São três critérios adotados pela doutrina para compreender o alcance do termo “serviços públicos”:
- Orgânico: Por esse critério, serviço público é toda e qualquer atividade exercida pelo Estado. Confere um sentido ampliado ao termo. A Escola do Serviço Público desenvolvida na França, no início do século XX, com destaque a Léon Duguit, adotava esse critério. Ele não foi adotado por sua amplitude.
- Formal (Formalistas): Serviço público é aquele executado sob regime preponderante de direito público.
- Material (Essencialistas): É toda atividade de interesse da coletividade.
Nenhum dos três critérios é adotado separadamente; o conceito deve levar em consideração os três critérios para não incorrer em erro.
Pode-se conceituar serviço público como toda atividade de oferecimento de utilidade ou comodidade material, de interesse da coletividade, prestada pelo Estado ou por quem lhe faça as vezes, sob regime de direito público, total ou parcial, na forma e segundo critérios estabelecidos pelo ordenamento jurídico.
16.2. Classificação
Serviços Uti Universi e Uti Singuli
Serviço público geral (uti universi) são aqueles que não podem ser individualizados; não há como aferir quanto cada usuário utilizou do serviço (ex.: limpeza pública e iluminação pública) – remunerados por imposto.
Serviço singular (uti singuli) são aqueles em que é possível delimitar quanto cada usuário efetivamente utilizou, são remunerados por meio de taxas ou tarifas (preço público) (ex.: telefonia). O serviço de coleta, remoção e tratamento de lixo domiciliar, para o STF, é serviço uti singuli, admitindo a cobrança de taxa.
Serviços Delegáveis e Indelegáveis
Serviços delegáveis são aqueles que podem ser delegados ao particular (ex.: telefonia, energia elétrica).
Serviços indelegáveis são aqueles que não podem ser delegados a particulares. Para quem adota um conceito mais amplo de serviço público, como José Carvalho Filho, são exemplos: serviço de segurança pública e fiscalização tributária. Para quem adota um conceito menos amplo, como Celso Antônio Bandeira de Mello, o único serviço indelegável é o serviço postal e o correio aéreo nacional (CF, art. 21, X).

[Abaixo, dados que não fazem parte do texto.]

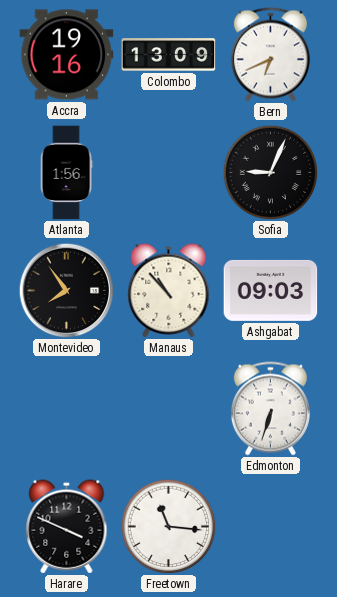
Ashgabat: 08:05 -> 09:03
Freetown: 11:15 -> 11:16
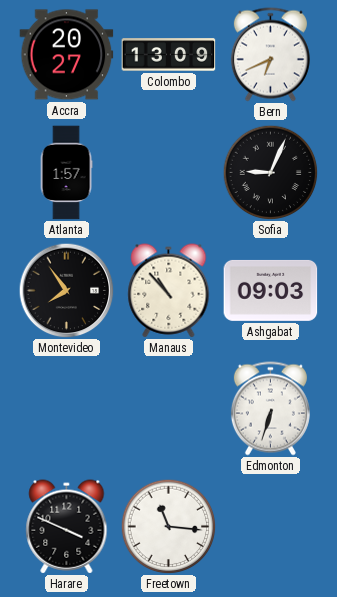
Accra: 19:16 -> 20:27
Atlanta: 1:56 -> 1:57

A doutrina ainda identifica dois serviços que são indelegáveis: uti universi, pois não podem ser remunerados individualmente mediante tarifa – o que não guarda consonância com o ordenamento jurídico.
Outras Classificações
Serviços administrativos são aqueles que não beneficiam diretamente os indivíduos, mas cuja execução concede benefícios para o desenvolvimento de outras atividades da Administração (ex.: imprensa nacional).
Serviços sociais consistem em prestações materiais do Estado para o indivíduo, previstas na CF, art. 6º e na ordem social.
Serviços econômicos são aqueles que, se delegados ao particular, podem garantir a obtenção de lucro; são atividades econômicas em sentido amplo (ex.: telefonia e energia elétrica).
Serviços Privativos e Comuns
Serviços privativos são aqueles de competência privativa de um ente federado. No caso da União, os serviços do artigo 21, incisos X a XII, CF. No caso dos municípios, artigo 30, CF. No caso dos Estados, competência remanescente – o que não estiver expresso que é da União – CF, art. 25, §2º.
Serviços comuns são aqueles do artigo 23, CF.